Spotfire (who owns a web data analysis package and now also S-Plus), recently posted on petabyte databases, and I started wondering if petabyte databases would come to clinical research. The examples they provided–Google, Large Hadron Collider, and World of Warcraft/Avatar–are nearly self-contained data production and analysis systems in the sense that nearly the whole part of the data collection and storage process is automated. This property allows the production of a large amount of high-quality data, and our technology has gotten to a point where petabyte databases are possible.

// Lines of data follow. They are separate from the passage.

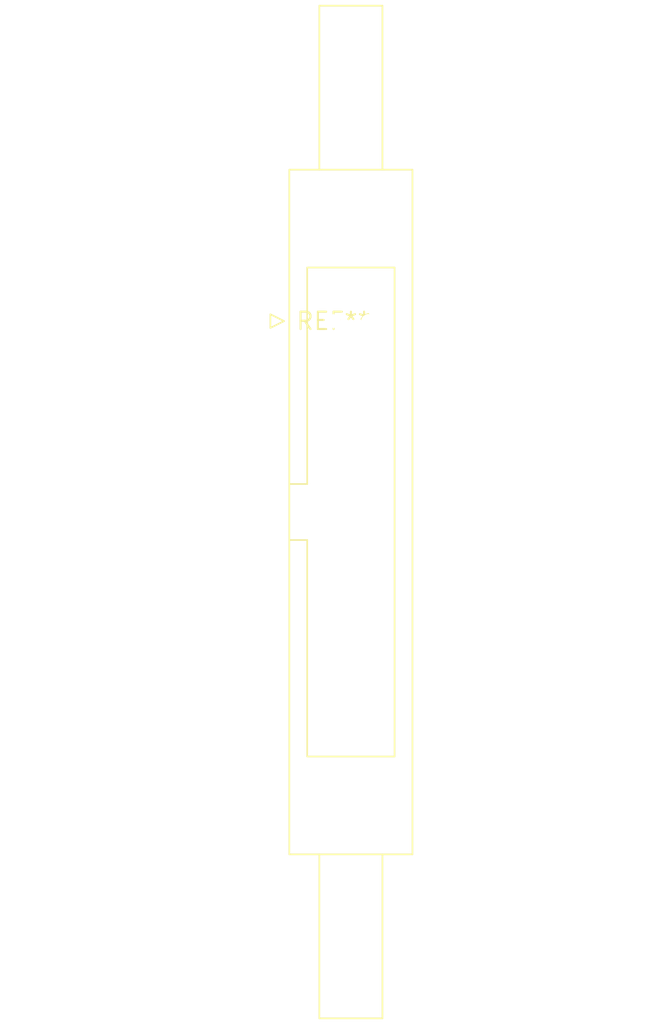
<source format=kicad_pcb>
(kicad_pcb (version 20240108) (generator pcbnew)

  (general
    (thickness 1.6)
  )

  (paper "A4")
  (layers
    (0 "F.Cu" signal)
    (31 "B.Cu" signal)
    (32 "B.Adhes" user "B.Adhesive")
    (33 "F.Adhes" user "F.Adhesive")
    (34 "B.Paste" user)
    (35 "F.Paste" user)
    (36 "B.SilkS" user "B.Silkscreen")
    (37 "F.SilkS" user "F.Silkscreen")
    (38 "B.Mask" user)
    (39 "F.Mask" user)
    (40 "Dwgs.User" user "User.Drawings")
    (41 "Cmts.User" user "User.Comments")
    (42 "Eco1.User" user "User.Eco1")
    (43 "Eco2.User" user "User.Eco2")
    (44 "Edge.Cuts" user)
    (45 "Margin" user)
    (46 "B.CrtYd" user "B.Courtyard")
    (47 "F.CrtYd" user "F.Courtyard")
    (48 "B.Fab" user)
    (49 "F.Fab" user)
    (50 "User.1" user)
    (51 "User.2" user)
    (52 "User.3" user)
    (53 "User.4" user)
    (54 "User.5" user)
    (55 "User.6" user)
    (56 "User.7" user)
    (57 "User.8" user)
    (58 "User.9" user)
  )

  (setup
    (pad_to_mask_clearance 0)
    (pcbplotparams
      (layerselection 0x00010fc_ffffffff)
      (plot_on_all_layers_selection 0x0000000_00000000)
      (disableapertmacros false)
      (usegerberextensions false)
      (usegerberattributes false)
      (usegerberadvancedattributes false)
      (creategerberjobfile false)
      (dashed_line_dash_ratio 12.000000)
      (dashed_line_gap_ratio 3.000000)
      (svgprecision 4)
      (plotframeref false)
      (viasonmask false)
      (mode 1)
      (useauxorigin false)
      (hpglpennumber 1)
      (hpglpenspeed 20)
      (hpglpendiameter 15.000000)
      (dxfpolygonmode false)
      (dxfimperialunits false)
      (dxfusepcbnewfont false)
      (psnegative false)
      (psa4output false)
      (plotreference false)
      (plotvalue false)
      (plotinvisibletext false)
      (sketchpadsonfab false)
      (subtractmaskfromsilk false)
      (outputformat 1)
      (mirror false)
      (drillshape 1)
      (scaleselection 1)
      (outputdirectory "")
    )
  )

  (net 0 "")

  (footprint "IDC-Header_2x12_P2.54mm_Latch12.0mm_Vertical" (layer "F.Cu") (at 0 0))

)

</source>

By contrast, clinical research has a lot of inherently manual processes. Even with electronic data capture, which has usually improved the collection of clinical data, the process still has enough manual parts to make the database fairly small. Right now, individual studies have clinical databases on the order of tens of megabytes, with the occasional gigabyte database if a lot of laboratory data is collected (which does have a bit more automation to it at least on the data accumulation and storage end). Large companies having a lot of products might have tens of terabytes of storage, but data analysis only occurs on a few gigabytes at a time at the most. At the FDA, this kind of scaling is more extreme as they have to analyze data from a lot of different companies on a lot of different products. I don't know how much storage they have, but I can imagine that they would have to have petabytes of storage, but on the single product scale the individual analyses focus on a few gigabytes at a time.
I don't think we will hit petabyte databases in clinical research until electronic medical records are the primary data collection source. And before that happens, I think the systems that are in place will have to be standardized, interoperable, and simply of higher quality than they are now. By then, we will look at the trails that Google and LHC have blazed.